BlackRock is also asking companies to disclose a plan for how their businesses will be compatible with a net zero economy. BlackRock believes that better sustainability disclosures are in companies’ and investors’ best interests.

BlackRock also talks about diversity disclosures as well:

“While issues of race and ethnicity vary greatly across the world, we expect companies in all countries to have a talent strategy that allows them to draw on the fullest set of talent possible. As you issue sustainability reports, we ask that your disclosures on talent strategy fully reflect your long-term plans to improve diversity, equity, and inclusion, as appropriate by region. We hold ourselves to this same standard.”

Since BlackRock has begun making these requests there has been a 363% increase in Sustainability Accounting Standards Board disclosures and over 1,700 organizations have expressed support for the Task Force on Climate-Related Disclosures. This is definitely progress but there is still a lot of work to be done.

Criticism & Backlash

BlackRock has had a lot of backlash for its very vocal support of ESG and sustainable investing. I’ve seen several interviews where Larry Fink was not only criticized for his stance on ESG investing but was made out to be a bit crazy for expressing that environmental, social, and governance issues should even be a topic for companies and boards.

Remember that BlackRock is managing other people’s money. It has a fiduciary responsibility to all of its clients. People are criticizing BlackRock for trying to act in the best interest of the people it manages money for.

And when you really get down to it, BlackRock isn’t asking for anything all that ridiculous. It’s simply requesting more transparency and disclosures around corporate sustainability, diversity, and other ESG metrics so investors can make better decisions.

ESG Investing Means Better Returns

You already know my thoughts on ESG investing and financial performance. I believe that companies that rate the highest on ESG measures are stronger companies and better performers overall.

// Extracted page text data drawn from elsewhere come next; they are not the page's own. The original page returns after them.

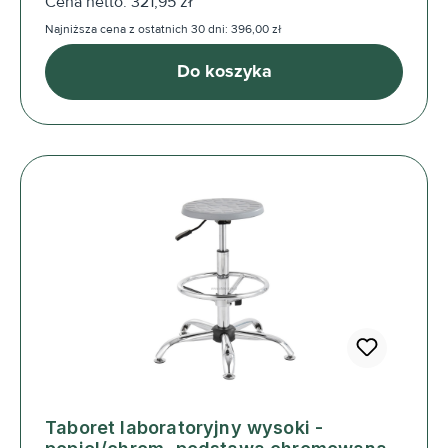
Cena netto: 321,95 zł
Najniższa cena z ostatnich 30 dni: 396,00 zł
Do koszyka
Taboret laboratoryjny wysoki -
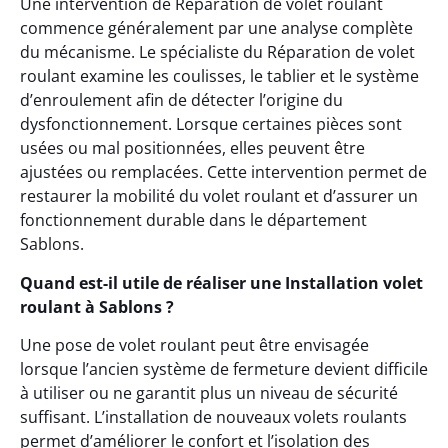
Une intervention de Réparation de volet roulant
commence généralement par une analyse complète
du mécanisme. Le spécialiste du Réparation de volet
roulant examine les coulisses, le tablier et le système
d’enroulement afin de détecter l’origine du
dysfonctionnement. Lorsque certaines pièces sont
usées ou mal positionnées, elles peuvent être
ajustées ou remplacées. Cette intervention permet de
restaurer la mobilité du volet roulant et d’assurer un
fonctionnement durable dans le département
Sablons.
Quand est-il utile de réaliser une Installation volet
roulant à Sablons ?
Une pose de volet roulant peut être envisagée
lorsque l’ancien système de fermeture devient difficile
à utiliser ou ne garantit plus un niveau de sécurité
suffisant. L’installation de nouveaux volets roulants
permet d’améliorer le confort et l’isolation des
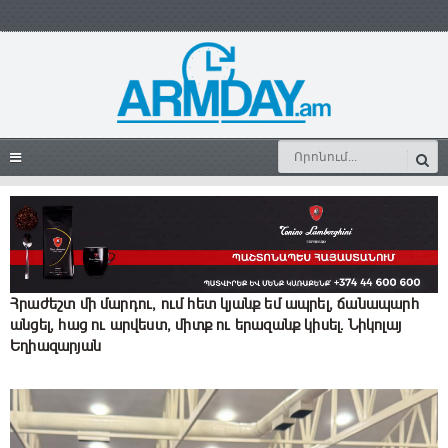
Հրաժեշտ մի մարդու, ում հետ կյանք եմ ապրել, ճանապարհ
անցել, հաց ու արվեստ, միտք ու երազանք կիսել. Նիկոլայ
Եղիազարյան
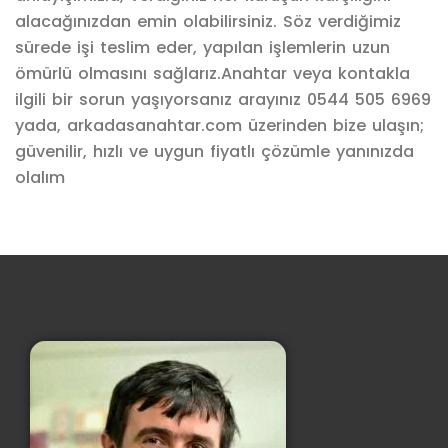
alacağınızdan emin olabilirsiniz. Söz verdiğimiz
sürede işi teslim eder, yapılan işlemlerin uzun
ömürlü olmasını sağlarız.Anahtar veya kontakla
ilgili bir sorun yaşıyorsanız arayınız 0544 505 6969
yada, arkadasanahtar.com üzerinden bize ulaşın;
güvenilir, hızlı ve uygun fiyatlı çözümle yanınızda
olalım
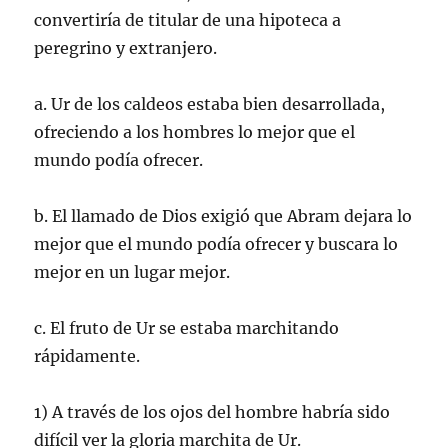
convertiría de titular de una hipoteca a
peregrino y extranjero.
a. Ur de los caldeos estaba bien desarrollada,
ofreciendo a los hombres lo mejor que el
mundo podía ofrecer.
b. El llamado de Dios exigió que Abram dejara lo
mejor que el mundo podía ofrecer y buscara lo
mejor en un lugar mejor.
c. El fruto de Ur se estaba marchitando
rápidamente.
1) A través de los ojos del hombre habría sido
difícil ver la gloria marchita de Ur.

Well, I’m not the only one. This is what BlackRock has to say about ESG investing as it relates to financial performance:

“Over the course of 2020, we have seen how purposeful companies, with better environmental, social, and governance (ESG) profiles, have outperformed their peers. During 2020, 81% of a globally-representative selection of sustainable indexes outperformed their parent benchmarks. This outperformance was even more pronounced during the first quarter downturn, another instance of sustainable funds’ resilience that we have seen in prior downturns.”

BlackRock believes that ESG investing leads to better financial performance.

Again, “climate risk is investment risk”. The largest asset management company in the world believes that ESG investing is important not just for financial performance but for improving our world.